Una storia che si conclude bene per Giovanna Cristina Vivinetto, una docente e poetessa transessuale che nel 2019 è stata licenziata dall’istituto paritario Kennedy, nella Capitale “con motivazioni confuse, nebulose e, in sostanza, poco credibili”. “Mi hanno detto che spiego male e sono indietro col programma. Ma probabilmente c’entra il fatto che io sia una donna transessuale”, aveva scritto su Facebook la donna, allora 25enne, oggi docente di sostegno di ruolo in un altro istituto, scatenando un ampio dibattito.

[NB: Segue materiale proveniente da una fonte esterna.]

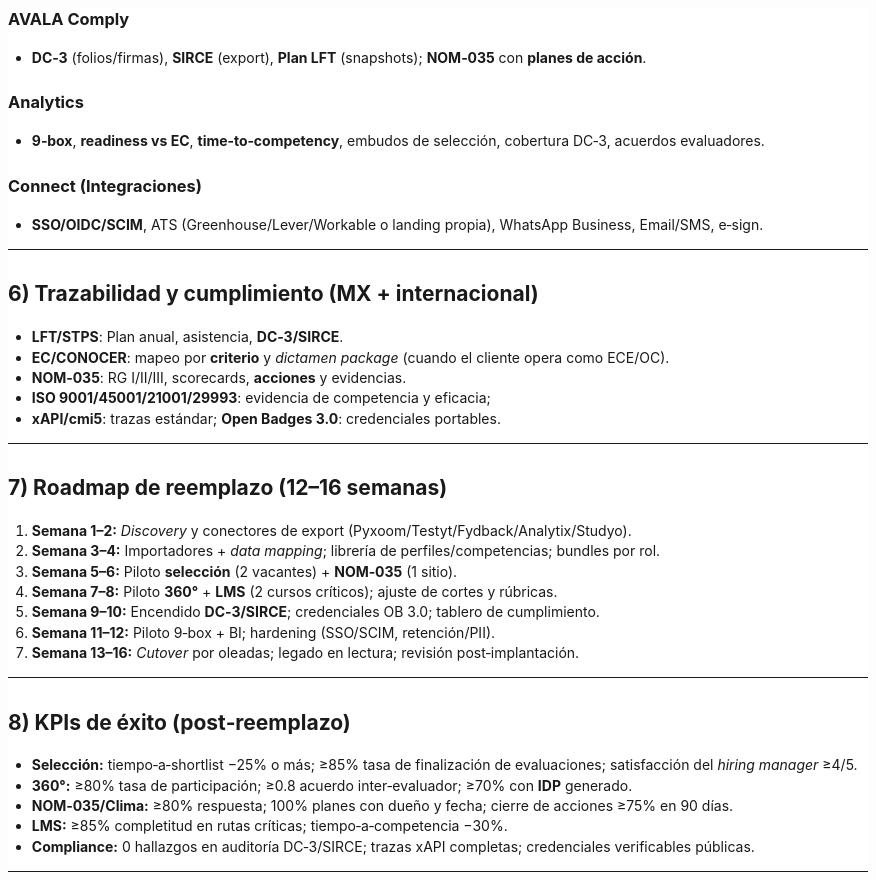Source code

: ### AVALA Comply

* **DC‑3** (folios/firmas), **SIRCE** (export), **Plan LFT** (snapshots); **NOM‑035** con **planes de acción**.

### Analytics

* **9‑box**, **readiness vs EC**, **time‑to‑competency**, embudos de selección, cobertura DC‑3, acuerdos evaluadores.

### Connect (Integraciones)

* **SSO/OIDC/SCIM**, ATS (Greenhouse/Lever/Workable o landing propia), WhatsApp Business, Email/SMS, e‑sign.

---

## 6) Trazabilidad y cumplimiento (MX + internacional)

* **LFT/STPS**: Plan anual, asistencia, **DC‑3/SIRCE**.
* **EC/CONOCER**: mapeo por **criterio** y *dictamen package* (cuando el cliente opera como ECE/OC).
* **NOM‑035**: RG I/II/III, scorecards, **acciones** y evidencias.
* **ISO 9001/45001/21001/29993**: evidencia de competencia y eficacia;
* **xAPI/cmi5**: trazas estándar; **Open Badges 3.0**: credenciales portables.

---

## 7) Roadmap de reemplazo (12–16 semanas)

1. **Semana 1–2:** *Discovery* y conectores de export (Pyxoom/Testyt/Fydback/Analytix/Studyo).
2. **Semana 3–4:** Importadores + *data mapping*; librería de perfiles/competencias; bundles por rol.
3. **Semana 5–6:** Piloto **selección** (2 vacantes) + **NOM‑035** (1 sitio).
4. **Semana 7–8:** Piloto **360°** + **LMS** (2 cursos críticos); ajuste de cortes y rúbricas.
5. **Semana 9–10:** Encendido **DC‑3/SIRCE**; credenciales OB 3.0; tablero de cumplimiento.
6. **Semana 11–12:** Piloto 9‑box + BI; hardening (SSO/SCIM, retención/PII).
7. **Semana 13–16:** *Cutover* por oleadas; legado en lectura; revisión post‑implantación.

---

## 8) KPIs de éxito (post‑reemplazo)

* **Selección:** tiempo‑a‑shortlist −25% o más; ≥85% tasa de finalización de evaluaciones; satisfacción del *hiring manager* ≥4/5.
* **360°:** ≥80% tasa de participación; ≥0.8 acuerdo inter‑evaluador; ≥70% con **IDP** generado.
* **NOM‑035/Clima:** ≥80% respuesta; 100% planes con dueño y fecha; cierre de acciones ≥75% en 90 días.
* **LMS:** ≥85% completitud en rutas críticas; tiempo‑a‑competencia −30%.
* **Compliance:** 0 hallazgos en auditoría DC‑3/SIRCE; trazas xAPI completas; credenciales verificables públicas.

---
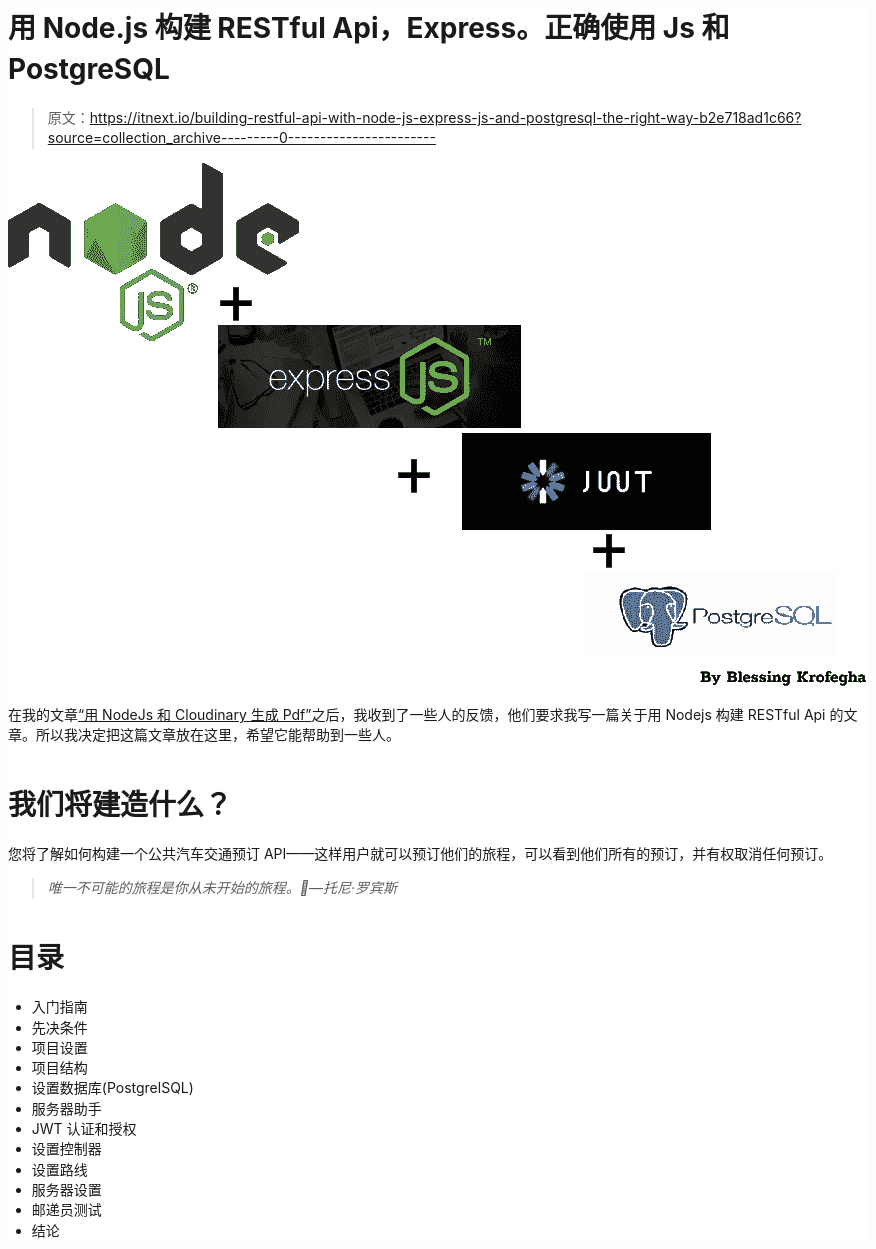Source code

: # 用 Node.js 构建 RESTful Api，Express。正确使用 Js 和 PostgreSQL

> 原文：<https://itnext.io/building-restful-api-with-node-js-express-js-and-postgresql-the-right-way-b2e718ad1c66?source=collection_archive---------0----------------------->

![](img/c5e5271a940439463b6fe51ac070846d.png)

在我的文章[“用 NodeJs 和 Cloudinary 生成 Pdf”](https://medium.com/@effectblessing/generating-a-pdf-with-node-js-express-cloudinary-8a9b9160207)之后，我收到了一些人的反馈，他们要求我写一篇关于用 Nodejs 构建 RESTful Api 的文章。所以我决定把这篇文章放在这里，希望它能帮助到一些人。

# 我们将建造什么？

您将了解如何构建一个公共汽车交通预订 API——这样用户就可以预订他们的旅程，可以看到他们所有的预订，并有权取消任何预订。

> *唯一不可能的旅程是你从未开始的旅程。🙌—托尼·罗宾斯*

# 目录

*   入门指南
*   先决条件
*   项目设置
*   项目结构
*   设置数据库(PostgrelSQL)
*   服务器助手
*   JWT 认证和授权
*   设置控制器
*   设置路线
*   服务器设置
*   邮递员测试
*   结论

Come riporta La Repubblica, dopo una vicenda giudiziaria durata tre anni, finalmente il Tribunale della Capitale ha riconosciuto che dietro il licenziamento della prof c’è stata proprio, come lei stessa sospettava, discriminazione di genere. “Il tribunale di Roma ha emesso una sentenza storica, con la quale ha condannato a risarcirmi un istituto scolastico, che mi aveva assunta e licenziata dopo tre settimane nel 2019, riconoscendo a tutti gli effetti la discriminazione di genere come causa scatenante il recesso del rapporto lavorativo stipulato”, ha annunciato sui social la docente.
“Mi tremano le mani. Per la prima volta in tribunale è stato riconosciuto il peso specifico della discriminazione di genere all’interno di un rapporto di lavoro, che purtroppo nel nostro Paese è ancora diffusissima e non adeguatamente affrontata. In tutti i modi hanno provato a screditare la mia persona e la mia professionalità”, ha continuato. Insomma, il motivo per cui Giovanna Cristina è stata licenziata è da ricondurre proprio alla sua identità di genere.
La scuola dovrà riconoscere alla docente 11mila euro, l’equivalente degli stipendi non percepiti dal licenziamento al termine del contratto di collaborazione, come riporta Il Corriere della Sera.
La scuola è stata così smentita: “La loro difesa sosteneva non fossi una buona insegnante, nonché persona sessualmente esplicita. Ci hanno provato ma non ci sono riusciti. Le loro testimonianze non sono state in grado di dimostrare il contrario, anzi si sono rivelate utili per rafforzare quanto non fosse la mia mancata professionalità il motivo del licenziamento”.
Il Tribunale ha stabilito che non ci sono state motivazioni valide per licenziare la donna, peraltro in così poco tempo: “Le dichiarazioni non appaiono significative di un’effettiva inadempienza della professoressa Vivinetto ai propri impegni didattici. Inoltre appare quantomeno prematuro un recesso esercitato in così breve tempo, per motivazioni attinenti la scarsa capacità didattica, senza dare alla professoressa la possibilità di ambientarsi e di acquisire piena nozione dei piani didattici personalizzati da applicare ai propri alunni. Sicché può ritenersi adeguatamente provato che le ragioni che hanno indotto la società resistente a risolvere il rapporto di lavoro con la Vivinetto siano ascrivibili proprio alla sua condizione di transessuale”.
C’è ancora molto da fare per rendere la scuola, pubblica e privata, davvero inclusiva, sia nei confronti di studenti che di docenti: emblematico il caso di Cloe Bianco, docente transessuale che è stata discriminata sul lavoro proprio causa della sua identità di genere che si è tolta la vita tempo dopo.